**Prompt 1**
Summarize the persistence guide in two sentences.
**Prompt 2**
Write the next part of the persistence guide, picking up from its last line.

**Document segment**
*** Block opens ***
Persistence Guide

InputLayer provides durable storage with crash recovery, using a combination of Write-Ahead Logging (WAL) and Parquet batch files.

Architecture Overview

Insert/Delete
    ↓
Update{data, time, diff}
    ↓
WAL (immediate durability)
    ↓
In-memory buffer
    ↓ (when buffer full)
Batch file (Parquet)

Recovery Flow

On startup, InputLayer:

  1. Loads shard metadata from disk
  2. Reads batch files (Parquet)
  3. Replays WAL (uncommitted updates)
  4. Consolidates to get current state

Directory Structure

data/
├── persist/
│   ├── shards/           # Shard metadata (JSON)
│   │   ├── default_edge.json
│   │   └── default_node.json
│   ├── batches/          # Data files (Parquet)
│   │   ├── 1.parquet
│   │   └── 2.parquet
│   └── wal/              # Write-ahead log
│       └── current.wal

Durability Modes

InputLayer offers three durability modes, configurable via config.toml:

Immediate Mode (Default)

Every write syncs to disk before returning:

[storage.persist]
durability_mode = "immediate"
PropertyValue
Write LatencyHighest
Crash SafetyFull (zero data loss)
Use CaseFinancial data, critical records

Batched Mode

Writes buffer in memory with periodic sync:

[storage.persist]
durability_mode = "batched"
buffer_size = 10000
PropertyValue
Write LatencyMedium
Crash SafetyPartial (may lose last batch)
Use CaseMost production workloads

Async Mode

Writes return immediately; background persistence:

[storage.persist]
durability_mode = "async"
PropertyValue
Write LatencyLowest
Crash SafetyMinimal (may lose recent updates)
Use CaseAnalytics pipelines, high-throughput ingestion

Write-Ahead Log (WAL)

The WAL provides O(1) append-only persistence with immediate durability.

WAL Entry Format

Each entry is a checksummed JSON line (format: <crc32hex>:<json>):

{"shard":"default:edge","update":{"data":[1,2],"time":1,"diff":1}}
{"shard":"default:edge","update":{"data":[1,2],"time":2,"diff":-1}}

WAL Entry Fields

FieldDescription
shardShard name in "kg:relation" format
update.dataThe tuple data
update.timeLogical timestamp (monotonically increasing)
*** Block closes ***
**Recorded data**
*** Block opens ***
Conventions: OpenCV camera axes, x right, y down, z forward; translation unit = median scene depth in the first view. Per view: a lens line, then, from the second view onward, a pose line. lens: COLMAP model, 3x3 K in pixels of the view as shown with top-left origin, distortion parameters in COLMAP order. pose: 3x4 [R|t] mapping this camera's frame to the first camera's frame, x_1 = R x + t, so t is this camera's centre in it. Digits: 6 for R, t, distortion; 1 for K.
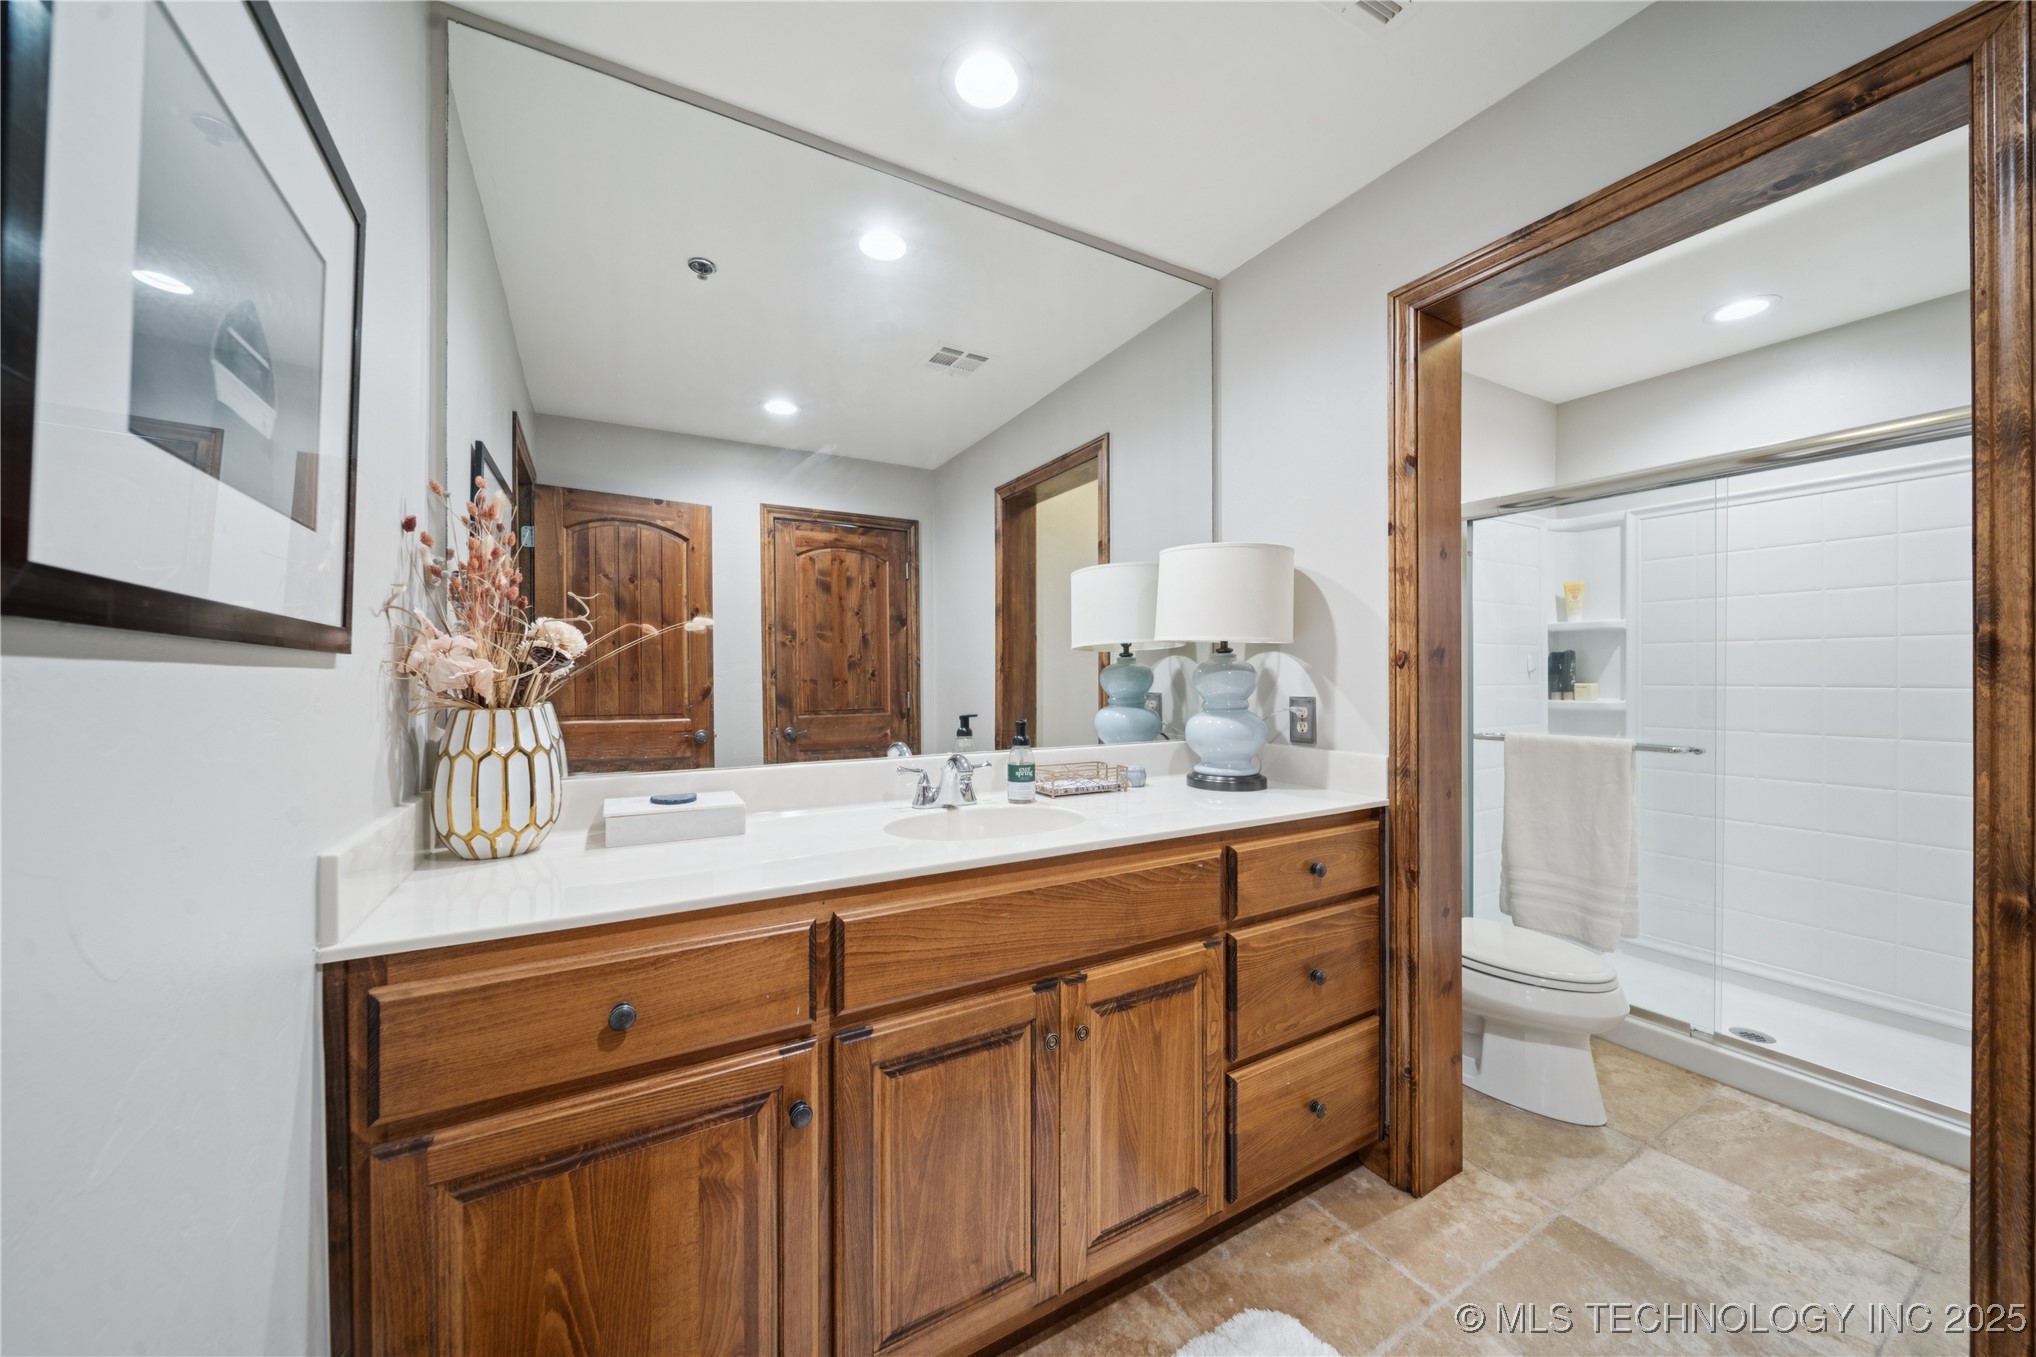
lens RADIAL K [[720.2, 0, 1020.3], [0, 720.2, 691.8], [0, 0, 1]] dist [0.002635, -0.002020]
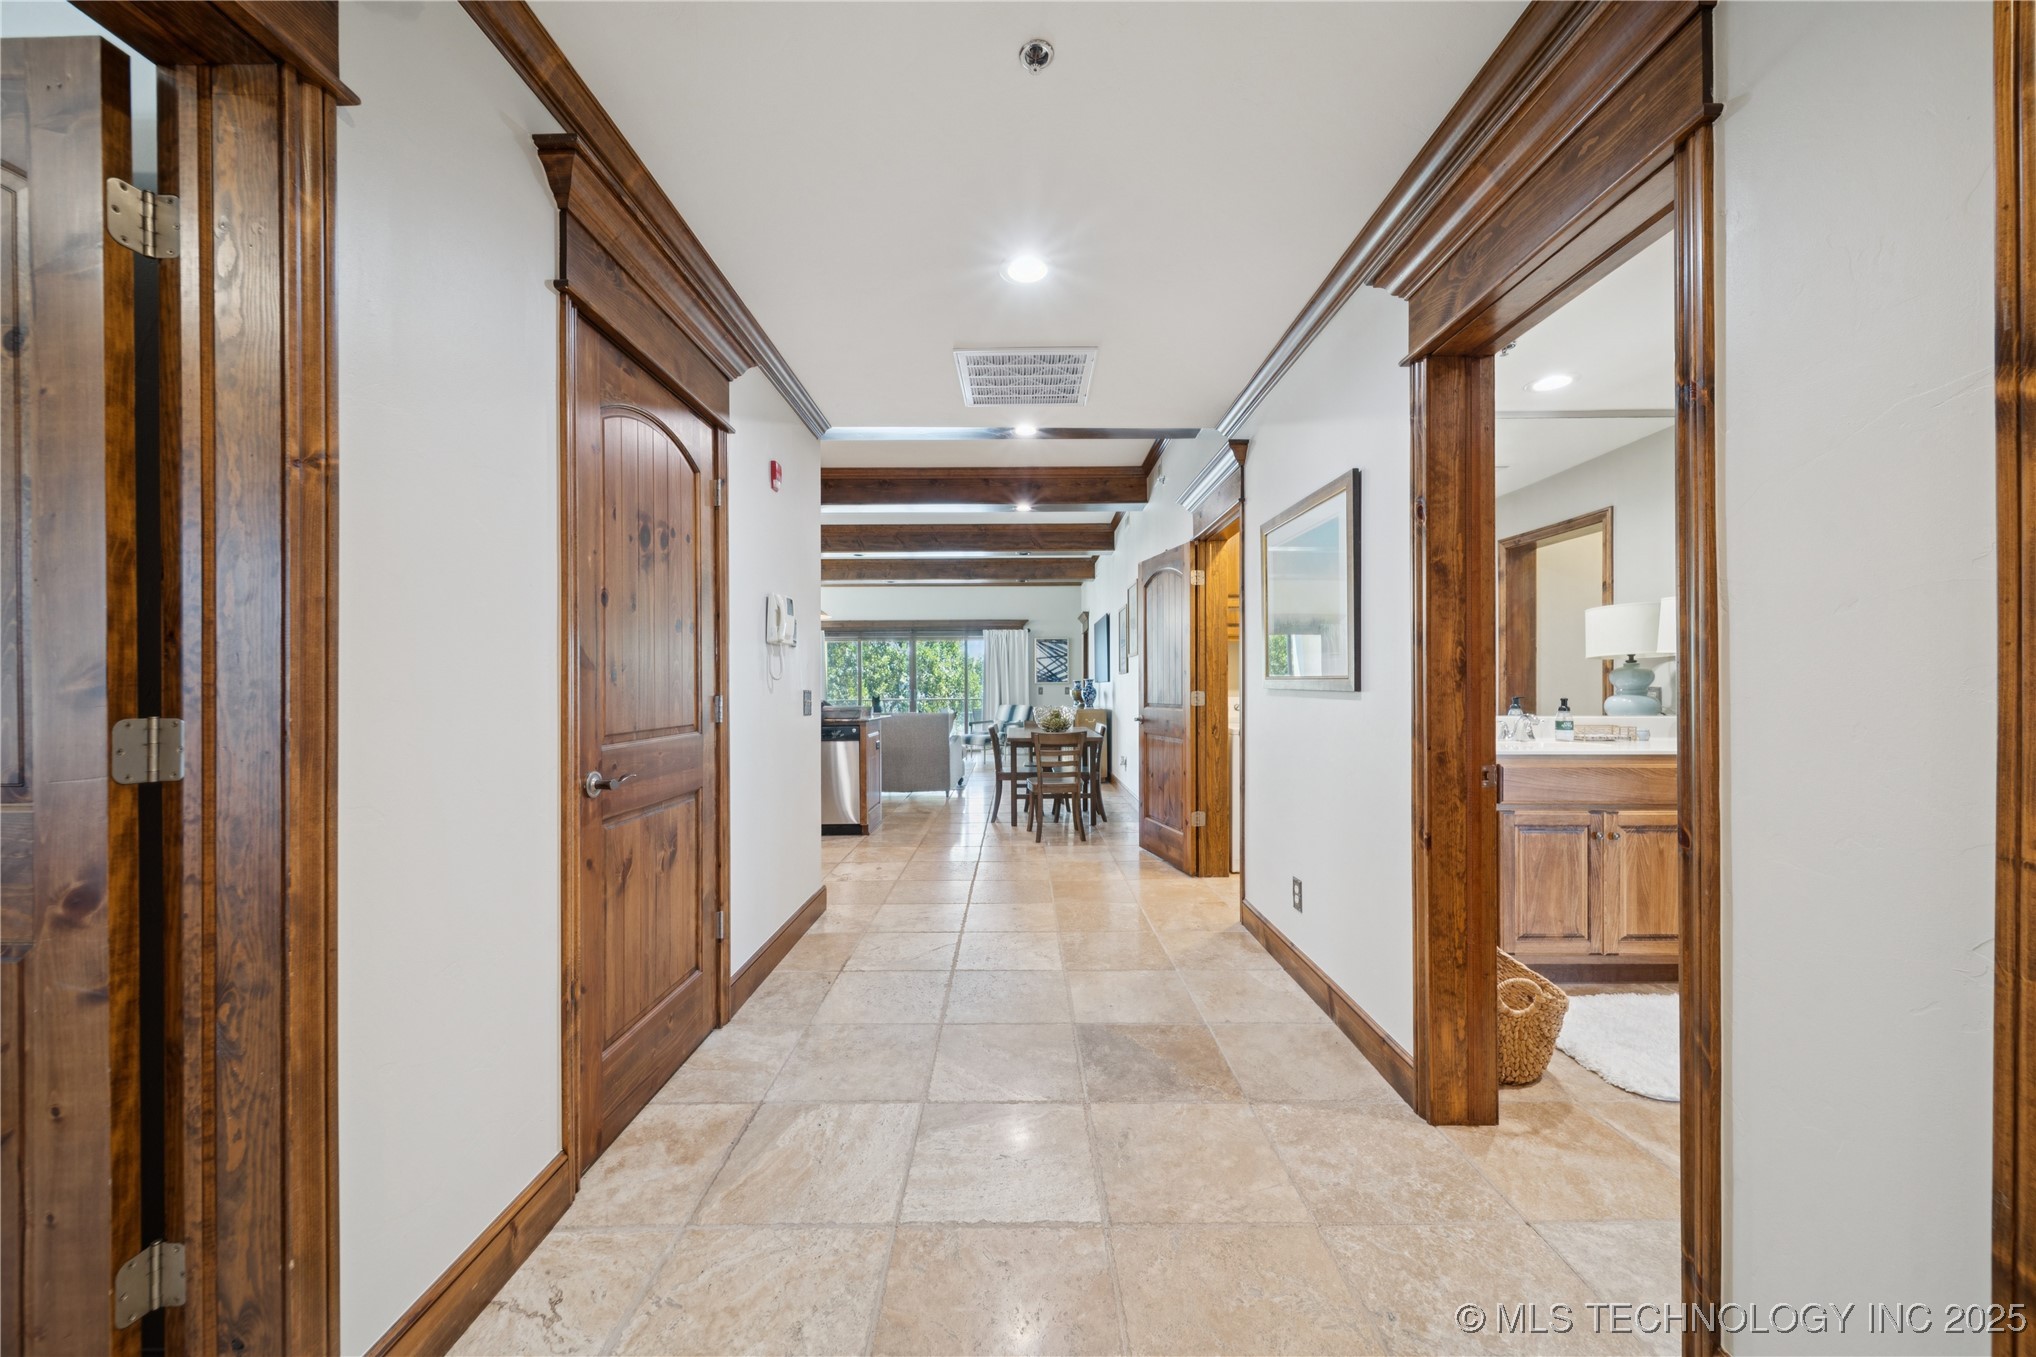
lens RADIAL K [[720.2, 0, 1020.3], [0, 720.2, 691.8], [0, 0, 1]] dist [0.002635, -0.002020]
pose [[0.865147, 0.005176, -0.501492, -0.355644], [-0.013266, 0.999833, -0.012565, 0.084585], [0.501343, 0.017523, 0.865071, -1.666973]]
*** Block closes ***
**Task response 1**
InputLayer provides durable storage with crash recovery by pairing a Write-Ahead Log, which gives immediate durability through checksummed JSON entries, with Parquet batch files written when the in-memory buffer fills. On startup it loads shard metadata, reads batch files, replays the WAL and consolidates to the current state, and config.toml selects one of three durability modes: immediate (the default, with zero data loss but the highest write latency), batched (medium latency, may lose the last batch) or async (lowest latency, may lose recent updates).

**Task response 2**
update.diffMultiplicity change: +1 for insert, -1 for delete

Each line is prefixed with a CRC32 checksum for integrity verification during recovery.

Automatic Compaction

WAL entries are compacted to Parquet when:

  • Buffer reaches configured size (buffer_size)
  • Manual flush is triggered
  • Server shutdown (clean)

After compaction, the WAL is archived and cleared.


Batch Files (Parquet)

Data is stored in columnar Parquet format for efficient queries.

Parquet Schema

Each batch file contains:

  • Data columns: Your tuple fields
  • time: Update timestamp (UInt64)
  • diff: +1 for insert, -1 for delete (Int64)

Compression

Snappy compression is used by default (fast decompression, good ratio).

Example File

batches/1.parquet
├── col0: Int32 [1, 3, 5]
├── col1: Int32 [2, 4, 6]
├── time: UInt64 [10, 20, 30]
└── diff: Int64 [1, 1, 1]

Shards

Each relation is stored as a separate "shard" with its own:

  • Metadata file (JSON)
  • Batch files (Parquet)
  • WAL entries

Shard Metadata

{
  "name": "default:edge",
  "since": 0,
  "upper": 100,
  "batches": [
    {
      "id": "1",
      "path": "batches/1.parquet",
      "lower": 0,
      "upper": 50,
      "len": 100
    }
  ]
}
FieldDescription
nameShard identifier (kg:relation)
sinceLower bound frontier (history discarded before this)
upperUpper bound frontier (latest update time + 1)
batchesList of batch file references

Compaction

Compaction consolidates history and reclaims space.

Manual Compaction

.compact

This:

  1. Flushes all pending writes
  2. Merges batch files
  3. Removes historical entries before since frontier
  4. Clears WAL

Automatic Compaction

Compaction is triggered automatically when a shard accumulates more than auto_compact_threshold batch files (default: 10). The check runs every auto_compact_interval_secs seconds (default: 300).

[storage.persist]
auto_compact_threshold = 10      # Compact after this many batch files
auto_compact_interval_secs = 300  # Check interval (seconds)

Configuration Reference

[storage]
# Base directory for all data
data_dir = "./data"

[storage.persist]
# Enable DD-native persistence
enabled = true

# Buffer size before flushing to Parquet
buffer_size = 10000

# Durability: immediate, batched, async
durability_mode = "immediate"

# Auto-compact when this many batch files accumulate (0 = disabled)
auto_compact_threshold = 10

# Check interval for auto-compaction in seconds (0 = disabled)
auto_compact_interval_secs = 300

Best Practices

Development

[storage.persist]
durability_mode = "async"
buffer_size = 1000

Fast iteration, acceptable data loss on crashes.

Production

[storage.persist]
durability_mode = "immediate"
buffer_size = 10000

Maximum safety, reasonable performance.

High-Throughput Ingestion

[storage.persist]
durability_mode = "batched"
buffer_size = 100000

[storage.performance]
batch_size = 10000
async_io = true

Balance between throughput and safety.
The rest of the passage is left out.